Some extra notes and quotes from Thursday's scrimmage:

• Some extra faces in the receiving game: Brandon Swindall is quietly becoming a reliable target. At 6-foot-4, he has the build of a go-get-the-ball receiver, and now his hands are starting to match. He got six catches for 87 yards today, including a key grab on the second team's two-minute drill touchdown drive. He's been better at contested balls, an area of great need for the receiving corps.

"I continue to be impressed with Brandon," Wells said. "He is another guy that I think has earned himself a certain role that will be solidified during training camp."

Also, Travis Van Leeuwen had a good day with four catches, getting his helmet knocked off on at least one play but powering through. Dwayne Lorick had a 64-yard catch for a touchdown, and is physically imposing, but a fumble in the end zone raised more questions about his hands.

• Kyler Fackrell might be even better: He was a blur on Thursday, in on a lot of plays. He notably ran over Joe Hill while making a stand at the end zone that resulted in a missed field goal. A returning all-WAC first-teamer, it's starting to look like he could be the best returning player on defense.

"He is a lot thicker and he looks like a real linebacker," Wells said. "Kyler's got a bright, bright future ahead of him.
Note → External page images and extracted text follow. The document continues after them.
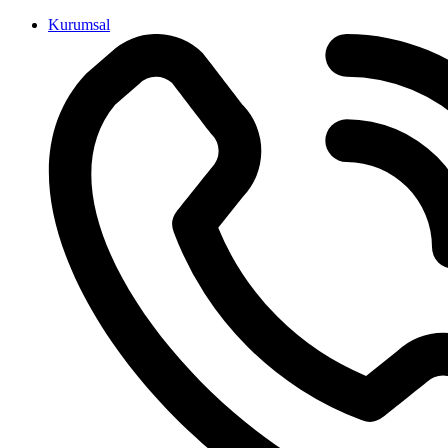
İçeriğe
Kurumsal
atla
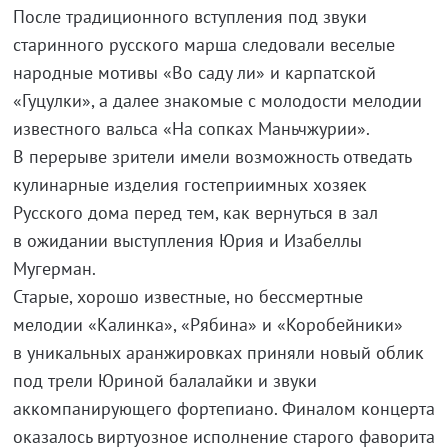
После традиционного вступления под звуки
старинного русского марша следовали веселые
народные мотивы «Во саду ли» и карпатской
«Гуцулки», а далее знакомые с молодости мелодии
известного вальса «На сопках Маньчжурии».
В перерыве зрители имели возможность отведать
кулинарные изделия гостеприимных хозяек
Русского дома перед тем, как вернуться в зал
в ожидании выступления Юрия и Изабеллы
Мугерман.
Старые, хорошо известные, но бессмертные
мелодии «Калинка», «Рябина» и «Коробейники»
в уникальных аранжировках приняли новый облик
под трели Юриной балалайки и звуки
аккомпанирующего фортепиано. Финалом концерта
оказалось виртуозное исполнение старого фаворита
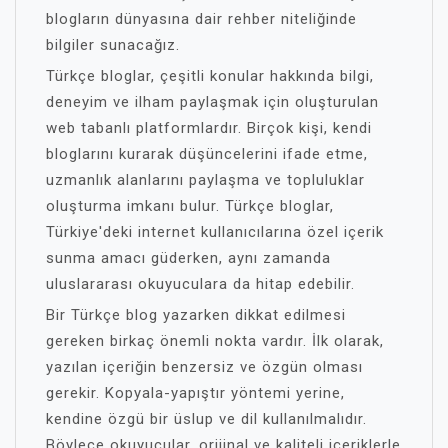
blogların dünyasına dair rehber niteliğinde
bilgiler sunacağız.
Türkçe bloglar, çeşitli konular hakkında bilgi,
deneyim ve ilham paylaşmak için oluşturulan
web tabanlı platformlardır. Birçok kişi, kendi
bloglarını kurarak düşüncelerini ifade etme,
uzmanlık alanlarını paylaşma ve topluluklar
oluşturma imkanı bulur. Türkçe bloglar,
Türkiye'deki internet kullanıcılarına özel içerik
sunma amacı güderken, aynı zamanda
uluslararası okuyuculara da hitap edebilir.
Bir Türkçe blog yazarken dikkat edilmesi
gereken birkaç önemli nokta vardır. İlk olarak,
yazılan içeriğin benzersiz ve özgün olması
gerekir. Kopyala-yapıştır yöntemi yerine,
kendine özgü bir üslup ve dil kullanılmalıdır.
Böylece okuyucular, orijinal ve kaliteli içeriklerle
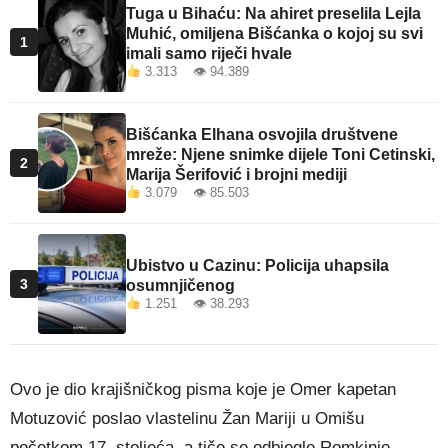
Tuga u Bihaću: Na ahiret preselila Lejla
Muhić, omiljena Bišćanka o kojoj su svi
1
imali samo riječi hvale
3.313 👁 94.389
Bišćanka Elhana osvojila društvene
mreže: Njene snimke dijele Toni Cetinski,
2
Marija Šerifović i brojni mediji
3.079 👁 85.503
Ubistvo u Cazinu: Policija uhapsila
3
osumnjičenog
1.251 👁 38.293
Ovo je dio krajišničkog pisma koje je Omer kapetan
Motuzović poslao vlastelinu Žan Mariji u Omišu
početkom 17. stoljeća, a tiče se odbjegle Romkinje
I am really happy with him."

• Craig Harrison asserting himself: There's no question that Chuckie Keeton is the team's most valuable returning player, in part because no other quarterback on USU's roster right now can replicate what he does. With Adam Kennedy not participating this spring, the depth has been underwhelming, to say the least. Aside from a stunning long touchdown pass, Jordan Brown was off-target Thursday. Jeff Manning didn't impress before sitting out with an apparent sickness in the last week that could keep him out next week.

But Craig Harrison is at least putting a dog in the fight, going 13-for-16 on Thursday to try to get the backup role. His composure on the two-minute drill showed great strides, even if he's not close to Keeton in what he can do. He'll battle with incoming Darell Garretson this summer with the spot, but at least it's a battle.

"That's a battle that will go through all summer, all training camp, but Craig had a good day," Wells said.

• Secondary needs a ballhawk: No interceptions on Thursday might not be a big sign, but it was the second scrimmage the secondary hasn't come away with a pick. The last was by Zach Vigil. With Will Davis gone, the corners and safeties need to find a way to get more turnovers. The first unit has picks in practice, but not many in scrimmage situations. It should be interesting to watch if anyone in that unit finds a way to get their hands on a few more throws. The quarterback execution hasn't been THAT flawless.

• Special teams still has work to do: The team had its second day of kickoff drills on Thursday, and the return unit seemed plenty more ready for action than the coverage group. Nevin Lawson, Jojo Natson and Travis Reynolds all appeared to have returns that would've gone for touchdowns. There was a little bit of shying from full-fledged tackles - nobody wants to get hurt during a special teams drill - but there were definitely some big holes, and the kickoffs were travelling short of the end zone. Wells acknowledged there's a good deal of fine-tuning to be done.

"We've done it in phases and the kick off return - that is just the second day we've done it," he said. "Still training some guys and it wasn't a full speed deal, so we'll continue to work on it."